Lebanon A small country facing enormous challenges
Lebanon is facing extreme challenges: on 4 August 2020, a terrible explosion ripped through the port of Beirut leaving more than 200 people dead and injuring thousands. The port was destroyed by the explosion and even buildings a great distance away were damaged, meaning that as many as 300,000 people could be left homeless.
The explosion was triggered by a fire in a warehouse where more than 2,700 tonnes of an explosive substance were being stored with no thought to safety considerations. Mass demonstrations against the government of Prime Minister Hassan Diab ensued as people took to the streets to protest about the negligence of the authorities, who had long been aware of the danger, and about the economic and political crisis that the country is going through. A few days after the explosion the government resigned.
Lebanon's health system was already under huge pressure as a result of the COVID-19 pandemic. Now staff are struggling to provide medical care for all the thousands who were injured in the explosion.
These latest events have hit a small country that, in relation to the total number of its citizens, has taken in more refugees than any other place in the world. An estimated 1.5 million people from Syria have fled to Lebanon in a bid to escape the civil war raging in their own country (at the end of June 2020, just under 900,000 Syrians were officially registered with the United Nations Refugee Agency, UNHCR). The sheer number of refugees coming into the country is a huge challenge for the roughly 4.4 million inhabitants of Lebanon – where there are already about 210,000 Palestinian refugees, some of whom have been living in camps there for decades.
When Lebanon reached the status of an "upper-middle-income country" in 2003, Germany discontinued its development cooperation with the country. However, following militant clashes between the Hezbollah (a Shi'ite political and military organisation based in Lebanon) and Israeli forces in the summer of 2006, Germany resumed its development cooperation with Lebanon in order to support the reconstruction of the country.
This support has been scaled up in the wake of the Syrian crisis. Since 2012, the BMZ has provided a total of more than 1.2 billion euros to support Lebanon. Since 2020, Lebanon is one of the selected group of partner countries with which the BMZ is working to realise long-term development goals. The aim of this German support is to contribute towards stabilisation and conflict prevention as well as towards economic development.

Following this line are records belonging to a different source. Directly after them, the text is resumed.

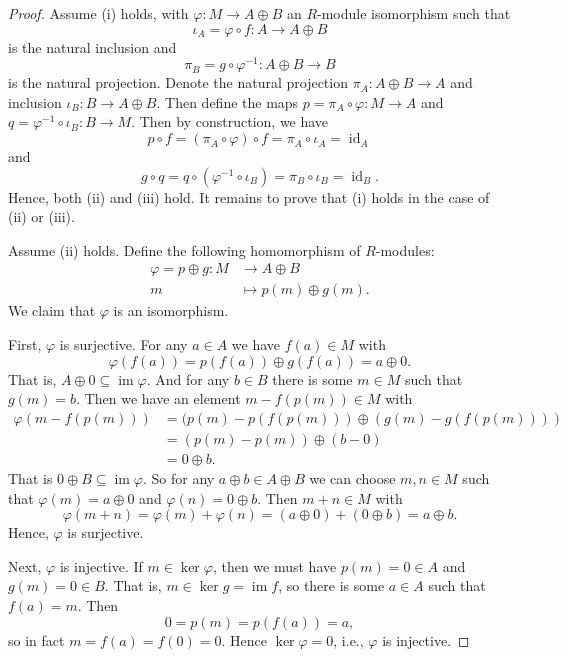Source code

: \documentclass[12pt]{article}
\theoremstyle{definition}
\renewcommand{\phi}{\varphi}
\newcommand{\<}{\langle}
\renewcommand{\>}{\rangle}
\newcommand{\seq}{\subseteq}
\DeclareMathOperator{\id}{id}
\DeclareMathOperator{\im}{im}
\begin{document}
\begin{proof}
    Assume (i) holds, with $\phi : M \to A \oplus B$ an $R$-module isomorphism such that
    \[
        \iota_A = \phi \circ f: A \longrightarrow A \oplus B
    \]
    is the natural inclusion and
    \[
        \pi_B = g \circ \phi^{-1}: A \oplus B \longrightarrow B
    \]
    is the natural projection.
    Denote the natural projection $\pi_A : A \oplus B \to A$ and inclusion $\iota_B : B \to A \oplus B$.
    Then define the maps $p = \pi_A \circ \phi : M \to A$ and $q = \phi^{-1} \circ \iota_B : B \to M$.
    Then by construction, we have
    \[
        p \circ f
            = (\pi_A \circ \phi) \circ f
            = \pi_A \circ \iota_A
            = \id_A
    \]
    and
    \[
        g \circ q
            = q \circ (\phi^{-1} \circ \iota_B)
            = \pi_B \circ \iota_B
            = \id_B.
    \]
    Hence, both (ii) and (iii) hold.
    It remains to prove that (i) holds in the case of (ii) or (iii).

    Assume (ii) holds.
    Define the following homomorphism of $R$-modules:
    \begin{align*}
        \phi = p \oplus g: M &\longrightarrow A \oplus B \\
            m &\longmapsto p(m) \oplus g(m).
    \end{align*}
    We claim that $\phi$ is an isomorphism.
    
    First, $\phi$ is surjective.
    For any $a \in A$ we have $f(a) \in M$ with
    \[
        \phi(f(a)) = p(f(a)) \oplus g(f(a)) = a \oplus 0.
    \]
    That is, $A \oplus 0 \seq \im \phi$.
    And for any $b \in B$ there is some $m \in M$ such that $g(m) = b$.
    Then we have an element $m - f(p(m)) \in M$ with
    \begin{align*}
        \phi(m - f(p(m)))
            &= (p(m) - p(f(p(m))) \oplus (g(m) - g(f(p(m)))) \\
            &= (p(m) - p(m)) \oplus (b - 0) \\
            &= 0 \oplus b.
    \end{align*}
    That is $0 \oplus B \seq \im \phi$.
    So for any $a \oplus b \in A \oplus B$ we can choose $m, n \in M$ such that $\phi(m) = a \oplus 0$ and $\phi(n) = 0 \oplus b$.
    Then $m + n \in M$ with
    \[
        \phi(m + n)
            = \phi(m) + \phi(n)
            = (a \oplus 0) + (0 \oplus b)
            = a \oplus b.
    \]
    Hence, $\phi$ is surjective.

    Next, $\phi$ is injective.
    If $m \in \ker\phi$, then we must have $p(m) = 0 \in A$ and $g(m) = 0 \in B$.
    That is, $m \in \ker g = \im f$, so there is some $a \in A$ such that $f(a) = m$.
    Then
    \[
        0 = p(m) = p(f(a)) = a,
    \]
    so in fact $m = f(a) = f(0) = 0$.
    Hence $\ker \phi = 0$, i.e., $\phi$ is injective.


\end{proof}
\end{document}
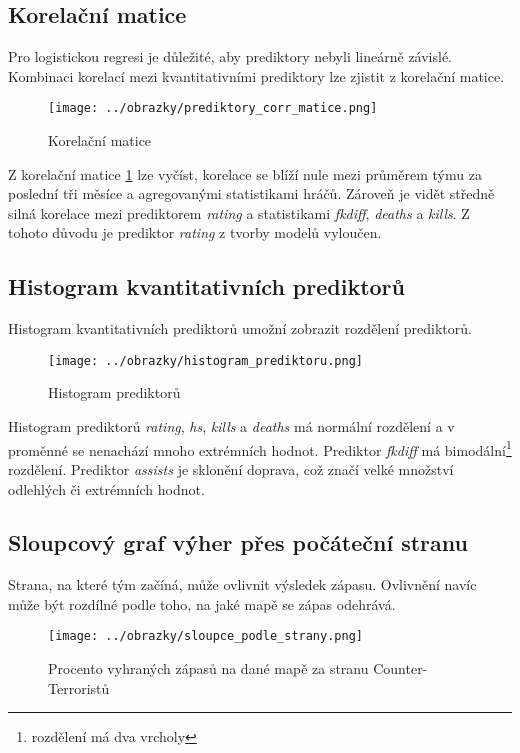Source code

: \newpage
\subsection{Korelační matice}
Pro logistickou regresi je důležité, aby prediktory nebyli lineárně závislé. Kombinaci korelací mezi kvantitativními prediktory lze zjistit z korelační matice.

\begin{figure}[H]
    \centering
    \texttt{[image: ../obrazky/prediktory\_corr\_matice.png]}
    \caption{Korelační matice} 
    \label{fig:korelacni_matice}
\end{figure}

Z korelační matice \ref{fig:korelacni_matice} lze vyčíst, korelace se blíží nule mezi průměrem týmu za poslední tři měsíce a agregovanými statistikami hráčů. Zároveň je
vidět středně silná korelace mezi prediktorem \textit{rating} a statistikami \textit{fkdiff}, \textit{deaths} a \textit{kills}. Z tohoto důvodu je
prediktor \textit{rating} z tvorby modelů vyloučen.

\newpage
\subsection{Histogram kvantitativních prediktorů}
Histogram kvantitativních prediktorů umožní zobrazit rozdělení prediktorů.

\begin{figure}[H]
    \centering
    \texttt{[image: ../obrazky/histogram\_prediktoru.png]}
    \caption{Histogram prediktorů} 
    \label{fig:histogram_prediktoru}
\end{figure}

Histogram prediktorů \textit{rating}, \textit{hs}, \textit{kills} a \textit{deaths} má normální rozdělení a v proměnné se nenachází mnoho extrémních hodnot.
Prediktor \textit{fkdiff} má bimodální\footnote{rozdělení má dva vrcholy} rozdělení. Prediktor \textit{assists} je sklonění doprava, což značí velké množství 
odlehlých či extrémních hodnot.

\newpage
\subsection{Sloupcový graf výher přes počáteční stranu}
Strana, na které tým začíná, může ovlivnit výsledek zápasu. Ovlivnění navíc může být rozdílné podle toho, na jaké mapě se zápas odehrává.

\begin{figure}[H]
    \centering
    \texttt{[image: ../obrazky/sloupce\_podle\_strany.png]}
    \caption{Procento vyhraných zápasů na dané mapě za stranu Counter-Terroristů} 
    \label{fig:sloupcovy_graf_strany}
\end{figure}

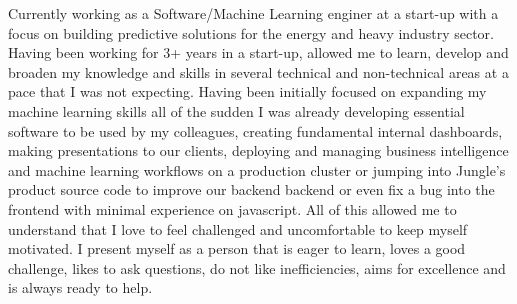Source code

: 

\begin{cvparagraph}

    Currently working as a Software/Machine Learning enginer at a start-up with a focus on building predictive solutions for the energy
    and heavy industry sector. Having been working for 3+ years in a start-up, allowed me to learn, develop and broaden my knowledge and skills in several technical and non-technical areas at a pace that I was not expecting. Having been initially focused on expanding my machine learning skills all of the sudden I was already developing essential software to be used by my colleagues, creating fundamental internal dashboards, making
    presentations to our clients,
    deploying and managing business intelligence and machine learning workflows on a production cluster or jumping into Jungle's product source code to improve our backend backend or even fix a bug into the frontend with minimal experience on javascript. All of this allowed me to understand that I love to feel challenged and uncomfortable to keep myself motivated. I present myself as a person that is eager to learn, loves a good challenge, likes to ask questions, do not like inefficiencies, aims for excellence and is always ready to help.
\end{cvparagraph}

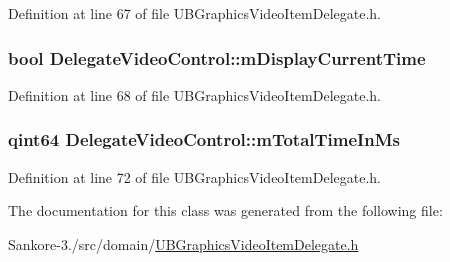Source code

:Definition at line 67 of file U\-B\-Graphics\-Video\-Item\-Delegate.\-h.

\hypertarget{class_delegate_video_control_a203df9a0783f9b13b2dbeb3bd36e17c3}{
\subsubsection[{m\-Display\-Current\-Time}]{\setlength{\rightskip}{0pt plus 5cm}bool Delegate\-Video\-Control\-::m\-Display\-Current\-Time\hspace{0.3cm}{\ttfamily [protected]}}}\label{d6/dfb/class_delegate_video_control_a203df9a0783f9b13b2dbeb3bd36e17c3}


Definition at line 68 of file U\-B\-Graphics\-Video\-Item\-Delegate.\-h.

\hypertarget{class_delegate_video_control_aade232616040470361ef28f72e782f67}{
\subsubsection[{m\-Total\-Time\-In\-Ms}]{\setlength{\rightskip}{0pt plus 5cm}qint64 Delegate\-Video\-Control\-::m\-Total\-Time\-In\-Ms\hspace{0.3cm}{\ttfamily [protected]}}}\label{d6/dfb/class_delegate_video_control_aade232616040470361ef28f72e782f67}


Definition at line 72 of file U\-B\-Graphics\-Video\-Item\-Delegate.\-h.



The documentation for this class was generated from the following file\-:\begin{DoxyCompactItemize}
\item 
Sankore-\/3./src/domain/\hyperlink{_u_b_graphics_video_item_delegate_8h}{U\-B\-Graphics\-Video\-Item\-Delegate.\-h}\end{DoxyCompactItemize}
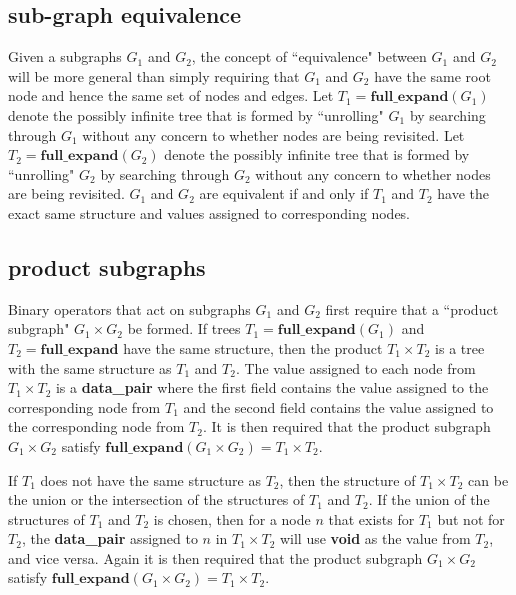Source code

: \documentclass{article}
\begin{document}
\subsection{sub-graph equivalence}

Given a subgraphs \(G_1\) and \(G_2\), the concept of ``equivalence" between \(G_1\) and \(G_2\) will be more general than simply requiring that \(G_1\) and \(G_2\) have the same root node and hence the same set of nodes and edges. Let \(T_1 = \textbf{full\_expand}(G_1)\) denote the possibly infinite tree that is formed by ``unrolling" \(G_1\) by searching through \(G_1\) without any concern to whether nodes are being revisited. Let \(T_2 = \textbf{full\_expand}(G_2)\) denote the possibly infinite tree that is formed by ``unrolling" \(G_2\) by searching through \(G_2\) without any concern to whether nodes are being revisited. \(G_1\) and \(G_2\) are equivalent if and only if \(T_1\) and \(T_2\) have the exact same structure and values assigned to corresponding nodes.


\subsection{product subgraphs}

Binary operators that act on subgraphs \(G_1\) and \(G_2\) first require that a ``product subgraph" \(G_1 \times G_2\) be formed. If trees \(T_1 = \textbf{full\_expand}(G_1)\) and \(T_2 = \textbf{full\_expand}\) have the same structure, then the product \(T_1 \times T_2\) is a tree with the same structure as \(T_1\) and \(T_2\). The value assigned to each node from \(T_1 \times T_2\) is a \textbf{data\_pair} where the first field contains the value assigned to the corresponding node from \(T_1\) and the second field contains the value assigned to the corresponding node from \(T_2\). It is then required that the product subgraph \(G_1 \times G_2\) satisfy \(\textbf{full\_expand}(G_1 \times G_2) = T_1 \times T_2\). 

If \(T_1\) does not have the same structure as \(T_2\), then the structure of \(T_1 \times T_2\) can be the union or the intersection of the structures of \(T_1\) and \(T_2\). If the union of the structures of \(T_1\) and \(T_2\) is chosen, then for a node \(n\) that exists for \(T_1\) but not for \(T_2\), the \textbf{data\_pair} assigned to \(n\) in \(T_1 \times T_2\) will use \textbf{void} as the value from \(T_2\), and vice versa. Again it is then required that the product subgraph \(G_1 \times G_2\) satisfy \(\textbf{full\_expand}(G_1 \times G_2) = T_1 \times T_2\).  
\end{document}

German development cooperation with Lebanon
In the wake of the Syrian crisis, development cooperation with Lebanon was resumed. Since 2020, the country is one of the selected group of partner countries with which the BMZ is working to realise long-term shared development goals.
The aim of this cooperation is to contribute towards stabilisation and conflict prevention and also, in the medium to long term, towards Lebanon's economic development. The Lebanese government is expected, for its part, to implement reforms.
Since 2012, the Federal Ministry for Economic Cooperation and Development (BMZ) has provided a total of over 1.2 billion euros to support Lebanon.
For 2020, commitments similar to the level of past years are planned. In addition, at a donor conference on 9 August 2020, Lebanon received a commitment from Germany for ten million euros in the form of emergency relief, in order to enable basic medical care, food security via the World Food Programme and short-term jobs to repair important infrastructure.
The priority areas of cooperation with Lebanon are basic education and vocational training, job creation, municipal infrastructure projects to provide basic services in host communities, food security, support of agricultural production, and support for maintaining and rebuilding Palestinian refugee camps.
A selection of examples which show the impacts of German involvement in Lebanon
- Thanks to German support, since 2014, more than 655,000 children, including many refugees, have been able to attend school.
- More than 170 schools have been rehabilitated.
- Between 2016 and 2019, under the framework of the Partnership for Prospects in the Middle East (cash for work) some 30,000 short-term jobs were created in Lebanon alone.
- Just under 14,000 micro and small enterprises and more than 1,100 start-ups have received support.
- Just under 5,000 participants have taken part in agricultural training courses.
The BMZ has increased its support for Lebanon as part of its emergency COVID-19 Support Programme. For example, via a digital learning platform many Syrian refugee children are being reached who are not able to go to school at the moment. As part of food security measures, around 100 small and medium-sized operations are receiving assistance, including support for buying seeds.